* What to do *
(a) In the forum thread about the home studio room, how much did the poster's studio monitors cost?
(b) Carry on the forum thread about the home studio room from where it stops.

* Text passage *
*** Block opens ***
I think some of the posts here have been about that...ways to improve your setup, but TBH, I get the feeling like your more interested in why your current setup isn't giving you the measurements you expected.
Also, you do seem to be "set" in how things are now arranged...so I'm not sure how else you expect to optimize the design without some involved re-configuring...unless you're thinking about just adding more on top of what's already there...?


Don't get discouraged. You were smart enough to use a process, that 90% of people just don't comprehend. Sometimes people fear what they don't understand.

:D...yeah, OK.
 
I think some of the posts here have been about that...ways to improve your setup, but TBH, I get the feeling like your more interested in why your current setup isn't giving you the measurements you expected.
Also, you do seem to be "set" in how things are now arranged...so I'm not sure how else you expect to optimize the design without some involved re-configuring...unless you're thinking about just adding more on top of what's already there...?

It's not that I am set. There are practical constraints. This isn't a purpose built room. Closing off the doors isn't an option and I can't have people squeaking past my $1,500, excruciatingly carefully placed, studio monitors 30 times a day. I don't know why you feel I am inflexible or otherwise married to the design. Understanding the root causes of the poor performance is elementary in devising solutions. I have already implemented recommendations I have receive and am in the process of implementing more. The old design is in the past.
 
I have already implemented recommendations I have receive and am in the process of implementing more.

Please keep me posted here or by PM if you would. I going to be working on some of my panels this weekend, maybe.

Me: Hey babe, you want a skylight before I put the roof on the new screen porch? Wife: No, I don't want one. The day before I picked up the shingles. Me: Hay babe, you sure you don't want a skylight? Wife: Ya, I'm sure. Three days after I had the roof finished. Wife: Hey babe, how hard would it be to put a skylight in? Any way, I would love any input you have once I get everything situated and run my mic tests.
 
It's not that I am set. There are practical constraints. This isn't a purpose built room. Closing off the doors isn't an option and I can't have people squeaking past my $1,500, excruciatingly carefully placed, studio monitors 30 times a day. I don't know why you feel I am inflexible or otherwise married to the design. Understanding the root causes of the poor performance is elementary in devising solutions. I have already implemented recommendations I have receive and am in the process of implementing more. The old design is in the past.
*** Block closes ***
* Supplied records *
*** Block opens ***
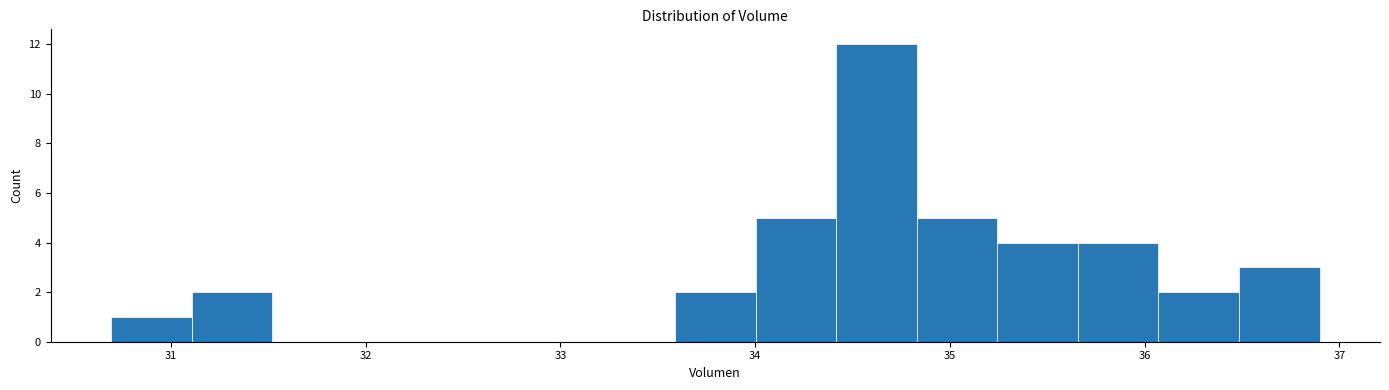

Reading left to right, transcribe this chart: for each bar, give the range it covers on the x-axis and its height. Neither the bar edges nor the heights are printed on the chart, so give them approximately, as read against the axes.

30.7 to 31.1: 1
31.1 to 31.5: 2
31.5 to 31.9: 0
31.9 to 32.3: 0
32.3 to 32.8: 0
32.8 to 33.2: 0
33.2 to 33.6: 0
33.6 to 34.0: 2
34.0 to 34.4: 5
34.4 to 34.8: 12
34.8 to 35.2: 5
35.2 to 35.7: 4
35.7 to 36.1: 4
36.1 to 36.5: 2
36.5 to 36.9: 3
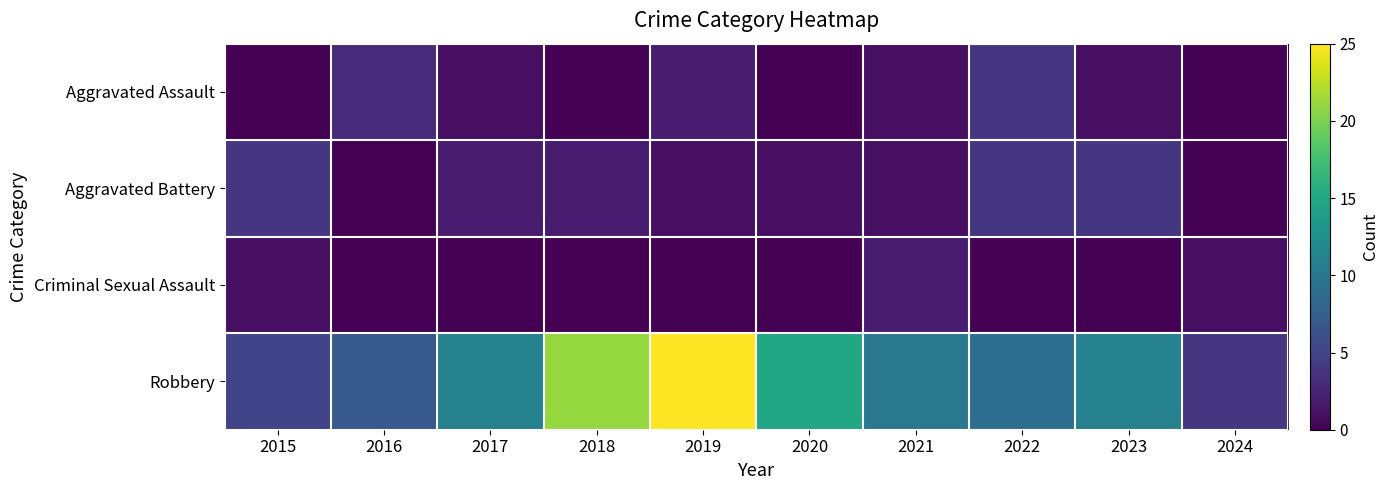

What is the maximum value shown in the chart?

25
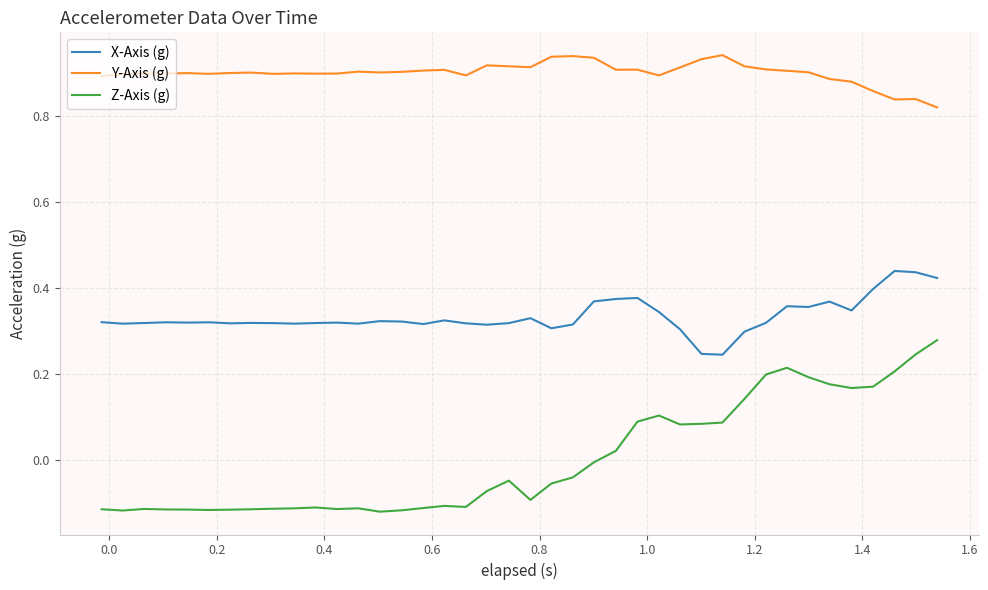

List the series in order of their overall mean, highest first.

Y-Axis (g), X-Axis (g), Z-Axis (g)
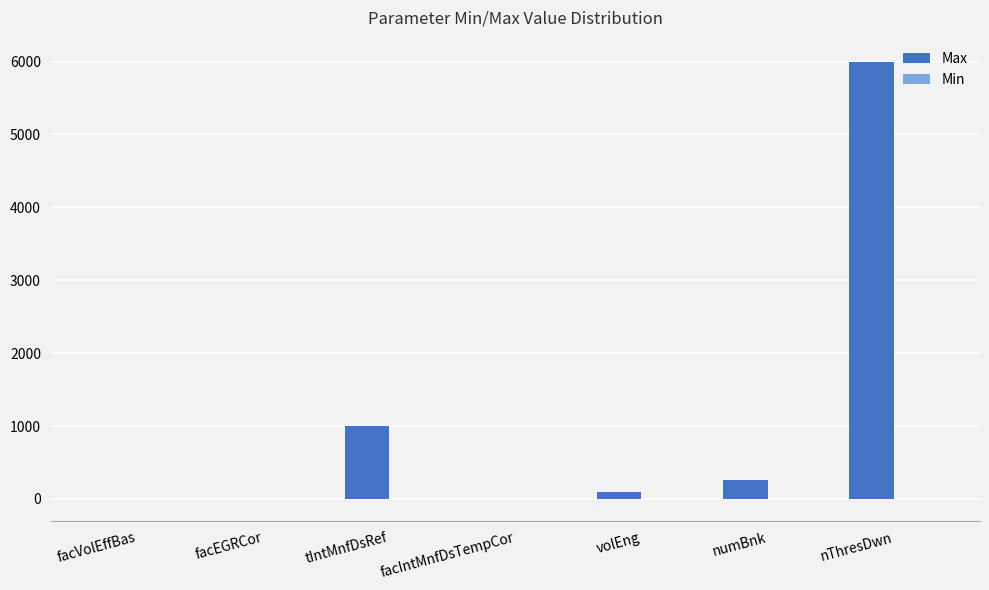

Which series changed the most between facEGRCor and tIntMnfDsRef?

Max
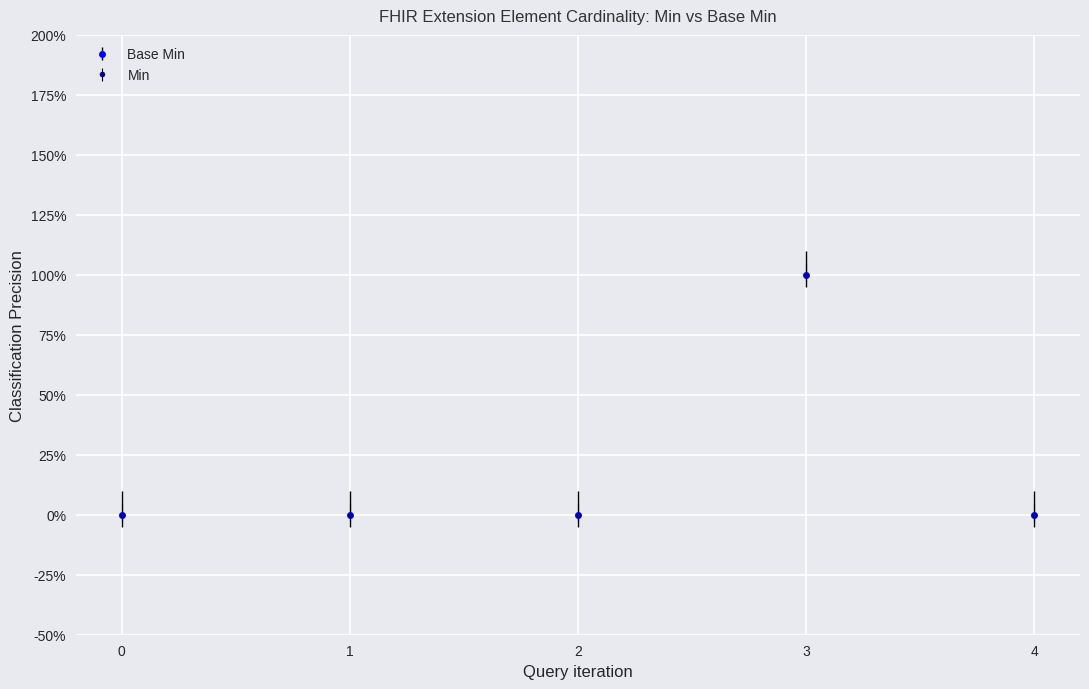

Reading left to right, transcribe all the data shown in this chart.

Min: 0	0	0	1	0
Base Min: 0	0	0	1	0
*** Block closes ***
* Answer list *
(a) $1,500

(b)
I can appreciate the concern about the monitors, having recently spent a very substantial amount on a pair myslef...though in my case, I don't have people coming in/out of the place 30 times a day like in your situation. I thought yours was also mainly a personal/project studio where you worked solo for the most part.
That said...again, just looking at the width of your couch which doesn't appear to block the doors or create an obstruction...I thought your setup would fit easily in that same footprint.
The main reason that was suggested was due to the odd angled corner created by the fireplace, seeing how the monitors are currently firing back into that end of the room. Flipped around, they wouldn't have that.

AFA the root causes, it's not like there's some mystery there that is hard to understand. It's a small, kinda square-ish room...so without some major reconstruction (which you can't do since it's a rental)...I'm not sure what other options you have other than to stuff the heck out of it with more trapping...which may not improve the measurments a whole bunch, but it should help.

I think you should lose either the ceiling hard surface or the the floor...for the most part. That might help...and I think you also need more at the back wall, at least as much as you have at the front wall. Extra thick, absorption is the only thing that will help in a small space. The more you take the room out of the equation with absorption, the less issues...but then you could end up with a borderline "dead" room...so it's a lot of trial and error.
I think that was one reason for the question that was posed...."but how does it sound"?

AFA the doors...I have a similar situation, where at one of the back wall corners, is a door. Now the door is actually not a bad thing, and in your case, you should always work with both of them open so as to let the sound pressure and low-end escape as much as possible...but you still kinda want something there to help absorb the stuff that doesn't escape.
I made a bunch of "portable" low-end traps...they're gobo-like and free-standing due to their 7"+ depth (there's a thread here where I posted the trap build).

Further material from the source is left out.